THE TASK: Render the lines from the start of the data through the line containing "imødekommende stemni" as a Markdown table with columns No. and Text, giving each line's row number and wording and omitting blank lines.

Saved data entries
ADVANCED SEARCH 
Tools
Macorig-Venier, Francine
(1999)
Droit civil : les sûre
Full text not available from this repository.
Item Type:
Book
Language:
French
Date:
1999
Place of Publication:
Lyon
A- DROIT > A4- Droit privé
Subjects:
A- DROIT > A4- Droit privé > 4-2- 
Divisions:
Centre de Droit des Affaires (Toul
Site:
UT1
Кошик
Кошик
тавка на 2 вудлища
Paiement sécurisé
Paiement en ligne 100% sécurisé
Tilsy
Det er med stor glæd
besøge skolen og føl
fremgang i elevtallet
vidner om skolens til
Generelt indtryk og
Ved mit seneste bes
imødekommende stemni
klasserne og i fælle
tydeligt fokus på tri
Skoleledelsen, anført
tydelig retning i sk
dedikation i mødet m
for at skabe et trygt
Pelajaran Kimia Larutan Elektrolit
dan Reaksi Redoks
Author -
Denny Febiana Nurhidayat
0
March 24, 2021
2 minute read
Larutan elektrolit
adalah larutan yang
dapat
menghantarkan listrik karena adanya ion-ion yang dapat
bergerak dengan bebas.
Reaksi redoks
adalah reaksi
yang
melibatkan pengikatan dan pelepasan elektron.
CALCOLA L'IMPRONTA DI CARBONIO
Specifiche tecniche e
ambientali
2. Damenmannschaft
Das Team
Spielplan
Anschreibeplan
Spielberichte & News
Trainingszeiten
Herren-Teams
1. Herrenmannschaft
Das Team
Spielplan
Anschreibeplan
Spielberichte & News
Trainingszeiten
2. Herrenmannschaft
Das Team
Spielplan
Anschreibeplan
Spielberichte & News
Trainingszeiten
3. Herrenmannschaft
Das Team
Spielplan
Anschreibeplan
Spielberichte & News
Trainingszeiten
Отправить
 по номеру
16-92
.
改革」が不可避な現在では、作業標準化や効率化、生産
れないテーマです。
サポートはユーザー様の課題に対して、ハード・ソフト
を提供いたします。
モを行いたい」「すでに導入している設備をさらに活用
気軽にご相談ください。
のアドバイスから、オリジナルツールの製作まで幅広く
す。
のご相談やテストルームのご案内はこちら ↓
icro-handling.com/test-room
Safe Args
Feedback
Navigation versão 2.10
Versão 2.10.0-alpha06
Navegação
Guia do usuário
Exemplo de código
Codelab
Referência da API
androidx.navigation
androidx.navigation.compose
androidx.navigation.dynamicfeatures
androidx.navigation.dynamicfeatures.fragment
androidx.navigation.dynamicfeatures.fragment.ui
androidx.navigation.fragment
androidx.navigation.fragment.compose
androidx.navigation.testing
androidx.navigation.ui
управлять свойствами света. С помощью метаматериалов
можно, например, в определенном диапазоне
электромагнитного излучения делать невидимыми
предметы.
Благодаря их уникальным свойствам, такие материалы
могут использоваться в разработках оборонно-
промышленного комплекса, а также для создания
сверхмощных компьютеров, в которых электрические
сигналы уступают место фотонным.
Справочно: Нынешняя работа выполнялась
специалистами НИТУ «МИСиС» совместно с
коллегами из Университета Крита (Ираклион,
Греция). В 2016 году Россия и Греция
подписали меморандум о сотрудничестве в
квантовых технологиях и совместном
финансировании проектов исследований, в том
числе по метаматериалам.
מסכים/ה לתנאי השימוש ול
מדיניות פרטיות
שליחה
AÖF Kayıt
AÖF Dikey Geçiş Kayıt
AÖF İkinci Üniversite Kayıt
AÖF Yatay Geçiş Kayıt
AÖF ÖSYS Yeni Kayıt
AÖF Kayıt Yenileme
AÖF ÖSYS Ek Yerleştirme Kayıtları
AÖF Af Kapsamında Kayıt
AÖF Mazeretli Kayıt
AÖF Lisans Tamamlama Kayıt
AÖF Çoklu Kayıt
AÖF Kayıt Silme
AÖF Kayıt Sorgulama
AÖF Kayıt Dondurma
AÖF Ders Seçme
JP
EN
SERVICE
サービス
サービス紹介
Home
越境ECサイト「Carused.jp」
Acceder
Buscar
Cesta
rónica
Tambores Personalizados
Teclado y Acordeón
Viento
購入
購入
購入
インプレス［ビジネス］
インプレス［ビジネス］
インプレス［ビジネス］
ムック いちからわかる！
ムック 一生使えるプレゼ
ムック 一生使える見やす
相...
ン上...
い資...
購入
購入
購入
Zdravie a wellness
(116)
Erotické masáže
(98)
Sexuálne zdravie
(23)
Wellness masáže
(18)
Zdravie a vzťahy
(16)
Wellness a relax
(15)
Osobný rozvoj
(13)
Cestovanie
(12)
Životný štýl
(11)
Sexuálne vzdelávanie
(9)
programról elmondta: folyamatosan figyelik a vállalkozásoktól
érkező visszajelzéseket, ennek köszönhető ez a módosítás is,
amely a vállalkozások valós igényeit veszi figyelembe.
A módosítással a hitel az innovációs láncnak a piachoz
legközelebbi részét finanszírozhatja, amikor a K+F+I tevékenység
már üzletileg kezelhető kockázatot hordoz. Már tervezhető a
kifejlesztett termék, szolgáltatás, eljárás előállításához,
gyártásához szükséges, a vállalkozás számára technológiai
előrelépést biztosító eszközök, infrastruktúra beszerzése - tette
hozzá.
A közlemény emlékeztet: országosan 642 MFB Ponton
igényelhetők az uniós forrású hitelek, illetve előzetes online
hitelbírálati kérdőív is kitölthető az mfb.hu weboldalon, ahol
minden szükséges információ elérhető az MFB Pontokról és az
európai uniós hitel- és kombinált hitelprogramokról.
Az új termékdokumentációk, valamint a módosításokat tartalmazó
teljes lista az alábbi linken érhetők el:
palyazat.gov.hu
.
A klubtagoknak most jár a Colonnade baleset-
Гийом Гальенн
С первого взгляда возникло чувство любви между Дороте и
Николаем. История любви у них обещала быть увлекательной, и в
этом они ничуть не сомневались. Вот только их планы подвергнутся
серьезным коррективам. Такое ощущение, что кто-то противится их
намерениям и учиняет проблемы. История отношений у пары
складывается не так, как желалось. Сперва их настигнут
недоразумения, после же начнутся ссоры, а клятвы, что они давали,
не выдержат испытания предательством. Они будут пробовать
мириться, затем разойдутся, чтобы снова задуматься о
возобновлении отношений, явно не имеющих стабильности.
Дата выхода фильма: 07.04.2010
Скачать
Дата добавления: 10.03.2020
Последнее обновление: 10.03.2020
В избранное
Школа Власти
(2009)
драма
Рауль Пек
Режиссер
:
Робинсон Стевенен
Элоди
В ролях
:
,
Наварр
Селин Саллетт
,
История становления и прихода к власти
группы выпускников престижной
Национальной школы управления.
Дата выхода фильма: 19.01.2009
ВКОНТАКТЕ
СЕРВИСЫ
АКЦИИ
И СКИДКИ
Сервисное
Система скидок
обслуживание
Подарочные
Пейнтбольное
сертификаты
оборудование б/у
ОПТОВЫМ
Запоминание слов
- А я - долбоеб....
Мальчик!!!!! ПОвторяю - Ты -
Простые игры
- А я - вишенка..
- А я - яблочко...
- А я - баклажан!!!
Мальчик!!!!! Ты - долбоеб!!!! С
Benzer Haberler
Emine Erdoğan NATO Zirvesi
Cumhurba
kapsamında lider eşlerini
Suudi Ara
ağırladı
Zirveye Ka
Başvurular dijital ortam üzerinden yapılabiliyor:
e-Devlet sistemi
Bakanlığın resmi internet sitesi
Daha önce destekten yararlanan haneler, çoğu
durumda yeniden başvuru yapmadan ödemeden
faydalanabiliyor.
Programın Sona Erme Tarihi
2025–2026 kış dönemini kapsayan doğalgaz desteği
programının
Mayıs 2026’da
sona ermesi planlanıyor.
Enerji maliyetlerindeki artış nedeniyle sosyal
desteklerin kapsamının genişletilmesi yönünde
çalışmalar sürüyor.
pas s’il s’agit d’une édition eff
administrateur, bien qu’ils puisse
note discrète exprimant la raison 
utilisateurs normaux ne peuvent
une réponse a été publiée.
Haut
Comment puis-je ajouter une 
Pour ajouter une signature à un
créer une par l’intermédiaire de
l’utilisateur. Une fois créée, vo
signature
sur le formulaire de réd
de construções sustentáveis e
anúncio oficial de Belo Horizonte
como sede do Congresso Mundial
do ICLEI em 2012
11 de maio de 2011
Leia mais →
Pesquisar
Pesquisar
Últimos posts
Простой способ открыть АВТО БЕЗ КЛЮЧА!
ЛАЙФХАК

WORKED SOLUTION:
| No. | Text |
|---|---|
| 1 | ADVANCED SEARCH  |
| 2 | Tools |
| 3 | Macorig-Venier, Francine |
| 4 | (1999) |
| 5 | Droit civil : les sûre |
| 6 | Full text not available from this repository. |
| 7 | Item Type: |
| 8 | Book |
| 9 | Language: |
| 10 | French |
| 11 | Date: |
| 12 | 1999 |
| 13 | Place of Publication: |
| 14 | Lyon |
| 15 | A- DROIT > A4- Droit privé |
| 16 | Subjects: |
| 17 | A- DROIT > A4- Droit privé > 4-2-  |
| 18 | Divisions: |
| 19 | Centre de Droit des Affaires (Toul |
| 20 | Site: |
| 21 | UT1 |
| 22 | Кошик |
| 23 | Кошик |
| 24 | тавка на 2 вудлища |
| 25 | Paiement sécurisé |
| 26 | Paiement en ligne 100% sécurisé |
| 27 | Tilsy |
| 28 | Det er med stor glæd |
| 29 | besøge skolen og føl |
| 30 | fremgang i elevtallet |
| 31 | vidner om skolens til |
| 32 | Generelt indtryk og |
| 33 | Ved mit seneste bes |
| 34 | imødekommende stemni |